Sosialisasi ini menjadi langkah strategis untuk menyamakan arah dan langkah seluruh Kanwil dalam mendukung target kinerja kekayaan intelektual. Penetapan Tahun 2026 sebagai Tahun Paten sejalan dengan Asta Cita Presiden, khususnya dalam mendorong kemandirian bangsa melalui penguatan ekonomi kreatif sebagai fondasi menuju Indonesia Emas 2045.
Direktur Jenderal Kekayaan Intelektual Hermansyah Siregar menegaskan bahwa Kanwil memiliki posisi krusial sebagai ujung tombak implementasi kebijakan KI di daerah. “Rezim kekayaan intelektual harus maju dan menjadi penggerak utama pertumbuhan ekonomi nasional,” tegasnya.
Lebih dari sekadar perlindungan hukum, pembangunan KI kini diposisikan sebagai strategi nasional peningkatan daya saing bangsa.

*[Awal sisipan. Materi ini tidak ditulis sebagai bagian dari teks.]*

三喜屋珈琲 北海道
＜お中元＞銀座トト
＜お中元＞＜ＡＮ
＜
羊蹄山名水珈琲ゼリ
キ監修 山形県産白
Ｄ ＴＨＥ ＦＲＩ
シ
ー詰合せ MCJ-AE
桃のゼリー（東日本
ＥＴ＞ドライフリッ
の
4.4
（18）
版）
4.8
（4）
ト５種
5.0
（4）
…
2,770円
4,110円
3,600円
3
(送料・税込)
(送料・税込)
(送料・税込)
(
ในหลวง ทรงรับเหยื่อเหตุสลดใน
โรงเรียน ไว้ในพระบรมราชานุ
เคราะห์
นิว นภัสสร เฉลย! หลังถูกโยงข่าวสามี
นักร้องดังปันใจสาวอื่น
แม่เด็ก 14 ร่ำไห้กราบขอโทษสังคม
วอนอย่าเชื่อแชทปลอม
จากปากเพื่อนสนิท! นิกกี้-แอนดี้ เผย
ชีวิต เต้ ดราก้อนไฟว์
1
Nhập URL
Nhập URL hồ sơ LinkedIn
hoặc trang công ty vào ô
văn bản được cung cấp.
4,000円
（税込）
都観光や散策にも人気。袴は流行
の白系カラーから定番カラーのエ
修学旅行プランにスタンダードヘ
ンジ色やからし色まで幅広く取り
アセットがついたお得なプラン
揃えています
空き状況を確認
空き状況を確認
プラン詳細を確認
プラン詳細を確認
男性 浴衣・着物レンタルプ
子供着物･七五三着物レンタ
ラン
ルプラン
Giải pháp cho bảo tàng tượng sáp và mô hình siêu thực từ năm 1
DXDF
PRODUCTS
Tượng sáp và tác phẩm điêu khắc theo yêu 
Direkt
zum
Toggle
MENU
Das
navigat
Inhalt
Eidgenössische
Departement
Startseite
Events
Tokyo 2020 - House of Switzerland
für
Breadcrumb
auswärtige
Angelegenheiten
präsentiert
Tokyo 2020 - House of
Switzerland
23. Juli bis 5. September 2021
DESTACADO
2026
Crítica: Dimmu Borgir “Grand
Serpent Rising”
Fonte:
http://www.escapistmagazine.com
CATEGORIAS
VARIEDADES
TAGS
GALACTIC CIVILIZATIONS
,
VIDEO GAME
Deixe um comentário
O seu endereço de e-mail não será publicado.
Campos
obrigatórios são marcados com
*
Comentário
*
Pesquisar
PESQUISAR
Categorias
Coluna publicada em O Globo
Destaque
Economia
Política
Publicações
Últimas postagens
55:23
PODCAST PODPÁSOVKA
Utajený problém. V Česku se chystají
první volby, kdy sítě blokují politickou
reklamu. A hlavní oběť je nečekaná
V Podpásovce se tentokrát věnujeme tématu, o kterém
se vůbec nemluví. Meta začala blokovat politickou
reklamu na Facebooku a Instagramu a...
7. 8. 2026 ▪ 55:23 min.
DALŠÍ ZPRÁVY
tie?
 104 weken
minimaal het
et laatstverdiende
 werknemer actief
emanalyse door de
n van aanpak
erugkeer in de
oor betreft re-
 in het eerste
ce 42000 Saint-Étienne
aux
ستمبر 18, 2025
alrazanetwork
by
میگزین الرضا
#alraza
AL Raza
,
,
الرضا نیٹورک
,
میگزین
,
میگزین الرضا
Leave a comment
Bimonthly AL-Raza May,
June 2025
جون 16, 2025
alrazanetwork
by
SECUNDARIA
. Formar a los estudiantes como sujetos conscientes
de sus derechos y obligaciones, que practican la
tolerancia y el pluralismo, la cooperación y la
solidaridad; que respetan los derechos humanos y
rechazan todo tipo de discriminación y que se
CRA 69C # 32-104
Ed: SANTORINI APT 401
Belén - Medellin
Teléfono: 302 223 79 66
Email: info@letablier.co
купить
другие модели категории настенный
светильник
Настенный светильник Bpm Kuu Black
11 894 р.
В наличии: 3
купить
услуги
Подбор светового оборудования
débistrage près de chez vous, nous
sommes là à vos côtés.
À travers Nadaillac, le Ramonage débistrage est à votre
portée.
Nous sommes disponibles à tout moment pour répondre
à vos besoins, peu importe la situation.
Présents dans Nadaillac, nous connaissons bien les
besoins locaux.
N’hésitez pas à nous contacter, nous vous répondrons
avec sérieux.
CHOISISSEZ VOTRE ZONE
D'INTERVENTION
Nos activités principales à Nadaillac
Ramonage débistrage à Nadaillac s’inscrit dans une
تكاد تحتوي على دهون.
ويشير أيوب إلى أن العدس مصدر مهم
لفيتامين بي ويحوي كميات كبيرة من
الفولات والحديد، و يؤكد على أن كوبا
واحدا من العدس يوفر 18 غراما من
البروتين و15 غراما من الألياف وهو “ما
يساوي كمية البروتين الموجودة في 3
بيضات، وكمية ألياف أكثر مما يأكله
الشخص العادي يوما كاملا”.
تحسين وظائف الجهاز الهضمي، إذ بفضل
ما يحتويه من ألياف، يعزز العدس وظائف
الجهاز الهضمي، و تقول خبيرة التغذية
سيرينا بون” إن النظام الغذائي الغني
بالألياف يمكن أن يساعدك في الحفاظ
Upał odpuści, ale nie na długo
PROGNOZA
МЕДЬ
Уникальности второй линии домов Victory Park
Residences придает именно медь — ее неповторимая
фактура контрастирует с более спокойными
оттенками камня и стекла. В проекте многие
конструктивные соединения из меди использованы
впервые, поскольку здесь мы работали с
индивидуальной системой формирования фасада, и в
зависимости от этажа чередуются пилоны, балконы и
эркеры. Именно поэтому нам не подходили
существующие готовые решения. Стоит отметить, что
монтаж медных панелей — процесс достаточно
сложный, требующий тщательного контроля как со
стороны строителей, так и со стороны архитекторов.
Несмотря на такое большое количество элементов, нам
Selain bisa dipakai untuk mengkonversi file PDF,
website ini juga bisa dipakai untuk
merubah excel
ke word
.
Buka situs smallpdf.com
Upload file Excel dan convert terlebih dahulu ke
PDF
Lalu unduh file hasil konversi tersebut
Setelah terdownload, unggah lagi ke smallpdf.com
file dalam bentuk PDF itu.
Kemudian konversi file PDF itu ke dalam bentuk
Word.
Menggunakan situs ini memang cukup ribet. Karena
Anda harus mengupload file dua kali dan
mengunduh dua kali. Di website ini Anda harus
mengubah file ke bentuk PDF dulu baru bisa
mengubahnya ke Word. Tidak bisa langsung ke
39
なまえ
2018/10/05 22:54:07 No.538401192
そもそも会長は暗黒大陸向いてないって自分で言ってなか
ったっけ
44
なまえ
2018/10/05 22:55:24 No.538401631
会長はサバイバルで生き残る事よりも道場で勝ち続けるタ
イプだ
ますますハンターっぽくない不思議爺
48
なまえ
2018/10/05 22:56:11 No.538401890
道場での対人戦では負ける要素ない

Mengusung tagline “Towards A World Class IP Office”, Kanwil Kemenkum Kaltim menyatakan kesiapan untuk mengakselerasi layanan, memperkuat ekosistem inovasi, serta memastikan kekayaan intelektual menjadi motor penggerak ekonomi kreatif yang berkelanjutan dan berdampak nyata bagi masyarakat.